**Exercise requirements:** Scan the entries below for the word "opts" and copy every line where it turns up.

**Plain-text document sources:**
****************

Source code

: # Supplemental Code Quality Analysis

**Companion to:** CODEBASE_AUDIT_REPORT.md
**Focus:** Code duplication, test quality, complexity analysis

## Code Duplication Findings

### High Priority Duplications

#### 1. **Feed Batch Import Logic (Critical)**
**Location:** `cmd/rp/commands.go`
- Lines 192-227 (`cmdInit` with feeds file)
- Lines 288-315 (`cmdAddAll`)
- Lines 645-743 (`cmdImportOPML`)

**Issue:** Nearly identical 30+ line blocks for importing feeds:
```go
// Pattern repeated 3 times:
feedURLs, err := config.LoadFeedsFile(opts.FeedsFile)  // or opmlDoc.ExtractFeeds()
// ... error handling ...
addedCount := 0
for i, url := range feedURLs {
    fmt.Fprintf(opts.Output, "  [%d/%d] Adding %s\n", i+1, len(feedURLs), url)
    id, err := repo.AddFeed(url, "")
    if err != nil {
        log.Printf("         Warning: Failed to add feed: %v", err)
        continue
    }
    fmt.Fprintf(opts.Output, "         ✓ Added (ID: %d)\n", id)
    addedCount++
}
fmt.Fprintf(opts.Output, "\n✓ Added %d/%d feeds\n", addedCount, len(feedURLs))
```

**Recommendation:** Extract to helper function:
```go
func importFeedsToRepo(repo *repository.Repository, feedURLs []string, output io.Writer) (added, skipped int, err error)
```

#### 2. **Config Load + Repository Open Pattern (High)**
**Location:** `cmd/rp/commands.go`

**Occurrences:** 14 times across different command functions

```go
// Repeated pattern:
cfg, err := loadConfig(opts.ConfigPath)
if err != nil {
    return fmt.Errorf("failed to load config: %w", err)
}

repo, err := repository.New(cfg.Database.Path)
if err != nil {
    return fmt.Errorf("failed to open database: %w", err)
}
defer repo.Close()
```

****************

**Response box:**
feedURLs, err := config.LoadFeedsFile(opts.FeedsFile)  // or opmlDoc.ExtractFeeds()
    fmt.Fprintf(opts.Output, "  [%d/%d] Adding %s\n", i+1, len(feedURLs), url)
    fmt.Fprintf(opts.Output, "         ✓ Added (ID: %d)\n", id)
fmt.Fprintf(opts.Output, "\n✓ Added %d/%d feeds\n", addedCount, len(feedURLs))
cfg, err := loadConfig(opts.ConfigPath)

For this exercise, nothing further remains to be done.